Of Schools and the Dream of Quality Education

Iremember back in the day, when I was a teacher in a private institution in Istanbul. The school was part of a conglomerate of schools whose focus was on Islam.



By Maryam Ismail

Published: Tue 7 Apr 2009, 11:49 PM

Last updated: Mon 6 Apr 2015, 12:42 AM

This was after the hijab ban and every time the inspectors had came the school was literally turned upside down. First of all, the inspectors didn’t come for just one day; they came for a week or two. They were there all day. They even had their own smoking room. Yes, smoking room. During those days, we did the official programme. Since I was a foreigner, and just the English teacher, I wasn’t sure what that meant—what I did know, was that it was always a stressing time.

First of all, female faculty members, who normally wore hijab in the outside world, were not permitted to wear in school in the corridors, however, they were seen by only the few male teachers (some of whom were family members) inside the school and were not exposed to strangers from outside the schools.

Next come the psychological battles. One of them was the handshake. In general Muslim women don’t shake hands with men. Even in Turkey. So as a test to check the secularism of the school, the inspectors would enter the classroom, walk up to the teacher, and put his hand out for her to shake. I remember that one teacher was so upset she came to the staff room grumbling. Why did he put his hand out, she asked! There were other changes such as the curriculum; even the lesson plans, which were shown to the inspector were all fakes and each teacher had to sign off on them.

The school management saw this as a necessary even to remain open. Their mission of providing a space for students, parents, and teachers who practiced Islam superseded the need to follow the dogmatic secularism of the state. Something similar happened when I first came to the UAE almost 10 years ago.

There was also an inspector incident where for those few days, the classrooms were decorated in Arabic pictures and the halls filled with school-like decorations and then, after the inspection time was over, the pictures came down, and once again the class had its bare beige walls.

These might seem like curious anecdotes, but they have one important element in them and that is deceit. In the first incident, it served to benefit everyone who had a single-minded goal, and the second one was something all together different. It was merely to make the school look good in the eyes of the officials.

I have been to a few schools and I see that for the most part, classes don’t have a school-like feeling. Often classroom decorations are spare, simply aesthetic, colours for the class. It might seem like a minor detail, but for many parents, these seem to indicate learning and, perhaps, for officials as well.
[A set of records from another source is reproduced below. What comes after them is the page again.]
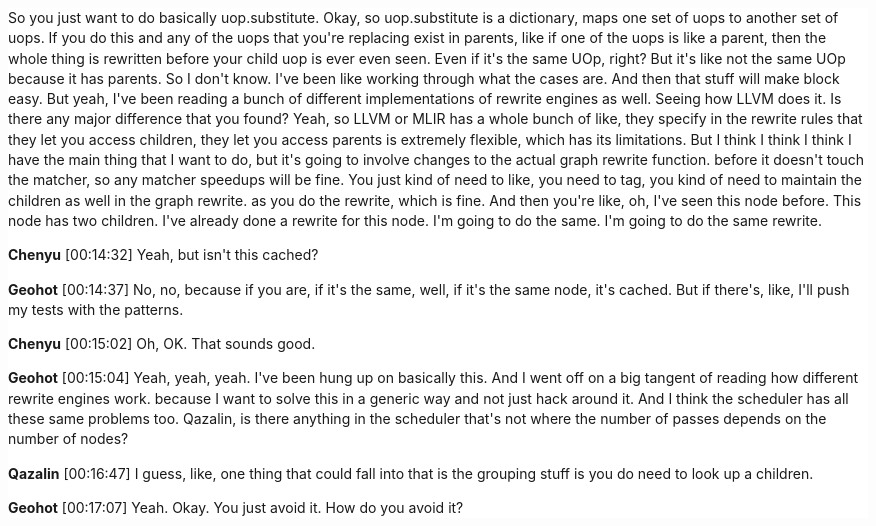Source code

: So you just want to do basically uop.substitute.
Okay, so uop.substitute is a dictionary, maps one set of uops to another set of uops.
If you do this and any of the uops that you're replacing exist in parents, like if one of the uops is like a parent, then the whole thing is rewritten before your child uop is ever even seen.
Even if it's the same UOp, right?
But it's like not the same UOp because it has parents.
So I don't know.
I've been like working through what the cases are.
And then that stuff will make block easy.
But yeah, I've been reading a bunch of different implementations of rewrite engines as well.
Seeing how LLVM does it.
Is there any major difference that you found?
Yeah, so LLVM or MLIR has a whole bunch of like, they specify in the rewrite rules that they let you access children, they let you access parents is extremely flexible, which has its limitations.
But I think I think I think I have the main thing that I want to do, but it's going to involve changes to the actual graph rewrite function.
before it doesn't touch the matcher, so any matcher speedups will be fine.
You just kind of need to like, you need to tag, you kind of need to maintain the children as well in the graph rewrite.
as you do the rewrite, which is fine.
And then you're like, oh, I've seen this node before.
This node has two children.
I've already done a rewrite for this node.
I'm going to do the same.
I'm going to do the same rewrite.

**Chenyu** [00:14:32]
Yeah, but isn't this cached?

**Geohot** [00:14:37]
No, no, because if you are, if it's the same,
well, if it's the same node, it's cached.
But if there's, like, I'll push my tests with the patterns.

**Chenyu** [00:15:02]
Oh, OK.
That sounds good.

**Geohot** [00:15:04]
Yeah, yeah, yeah.
I've been hung up on basically this.
And I went off on a big tangent of reading how different rewrite engines work.
because I want to solve this in a generic way and not just hack around it.
And I think the scheduler has all these same problems too.
Qazalin, is there anything in the scheduler that's not where the number of passes depends on the number of nodes?

**Qazalin** [00:16:47]
I guess, like, one thing that could fall into that is the grouping stuff is you do need to look up a children.

**Geohot** [00:17:07]
Yeah.
Okay.
You just avoid it.
How do you avoid it?
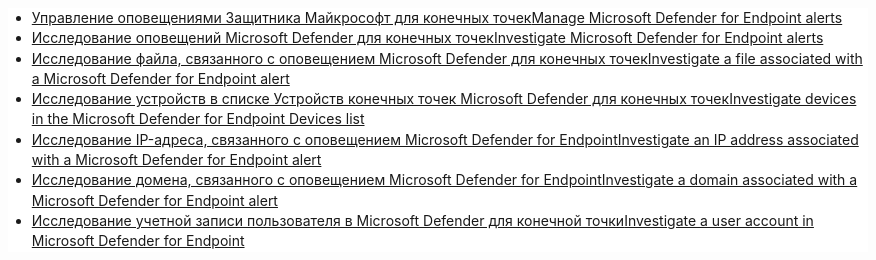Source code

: - [<span data-ttu-id="0e5d8-253">Управление оповещениями Защитника Майкрософт для конечных точек</span><span class="sxs-lookup"><span data-stu-id="0e5d8-253">Manage Microsoft Defender for Endpoint alerts</span></span>](manage-alerts.md)
- [<span data-ttu-id="0e5d8-254">Исследование оповещений Microsoft Defender для конечных точек</span><span class="sxs-lookup"><span data-stu-id="0e5d8-254">Investigate Microsoft Defender for Endpoint alerts</span></span>](investigate-alerts.md)
- [<span data-ttu-id="0e5d8-255">Исследование файла, связанного с оповещением Microsoft Defender для конечных точек</span><span class="sxs-lookup"><span data-stu-id="0e5d8-255">Investigate a file associated with a Microsoft Defender for Endpoint alert</span></span>](investigate-files.md)
- [<span data-ttu-id="0e5d8-256">Исследование устройств в списке Устройств конечных точек Microsoft Defender для конечных точек</span><span class="sxs-lookup"><span data-stu-id="0e5d8-256">Investigate devices in the Microsoft Defender for Endpoint Devices list</span></span>](investigate-machines.md)
- [<span data-ttu-id="0e5d8-257">Исследование IP-адреса, связанного с оповещением Microsoft Defender for Endpoint</span><span class="sxs-lookup"><span data-stu-id="0e5d8-257">Investigate an IP address associated with a Microsoft Defender for Endpoint alert</span></span>](investigate-ip.md)
- [<span data-ttu-id="0e5d8-258">Исследование домена, связанного с оповещением Microsoft Defender for Endpoint</span><span class="sxs-lookup"><span data-stu-id="0e5d8-258">Investigate a domain associated with a Microsoft Defender for Endpoint alert</span></span>](investigate-domain.md)
- [<span data-ttu-id="0e5d8-259">Исследование учетной записи пользователя в Microsoft Defender для конечной точки</span><span class="sxs-lookup"><span data-stu-id="0e5d8-259">Investigate a user account in Microsoft Defender for Endpoint</span></span>](investigate-user.md)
As a teacher, I know that classroom decorations, charts, instructions, and reminders on the walls can enhance learning, create structure, and bring order to the classroom. In essence, they can be powerful learning tools, where students can have reminders of lessons, inspirations, and facts that come in handy whenever are stuck or at a lost for what to do next.

But do pretty walls mean that there is real learning going on? How well can Dubai students compete with say those of Lebanon, Egypt or the United States? This is really hard to say because the situation here is really different. The fact is that within the arena of education, there is not very much need for an educated citizenry, because the majority of its residents are not citizens. So, there is very little incentive to do more than the minimum.

The effort will be all on the owners who may hire and fire at will if they think that their money is in jeopardy. The Dubai School Investigations Bureau (DSIB) states the overall performance of the school, attainment, students progress, personal and social development, teaching and learning, curriculum and school leadership is the criteria that they will use to assess which schools deserve the tuition hikes, they so often demand. Its good that they are stepping in, but my question is how will they ensure that they are getting honest results? What if a school get the desired increase, and then totally flips the script on the parents?

Recently there was such an event. Where the school knew all the time, that they were having acute financial problems and used this as an excuse to demand a tuition hike. Once they got it, they then, cut the staff by more than 20 per cent, refused to take in siblings, and then on top of that fired the long time managers who had made the school great in the first place.

The factor of attainment is schools, such as UAE, is just too hard to maintain. For a variety of reasons, there are very few long-term residents, the switch of a job or an increase of expenses can cause a family to not send their kids to school at all. And then there is always the parent on the hunt for a better school. I myself chose to stay at my kids school. It’s rough out there. Looking for a school is like looking for a home, when you’re homeless.

These schools know they got you over a barrel and seem to take extreme joy from kicking you when you’re down. If you change every time, you can’t see the foot coming, but if you know what to expect, at least you have chance to stop the abuse.

We applaud the effort that the Knowledge and Human Development Authority has taken in creating the DSIB. Yet, from the parents’ perspective, there might be some other pieces to this puzzle called education in UAE hiding under the desk somewhere.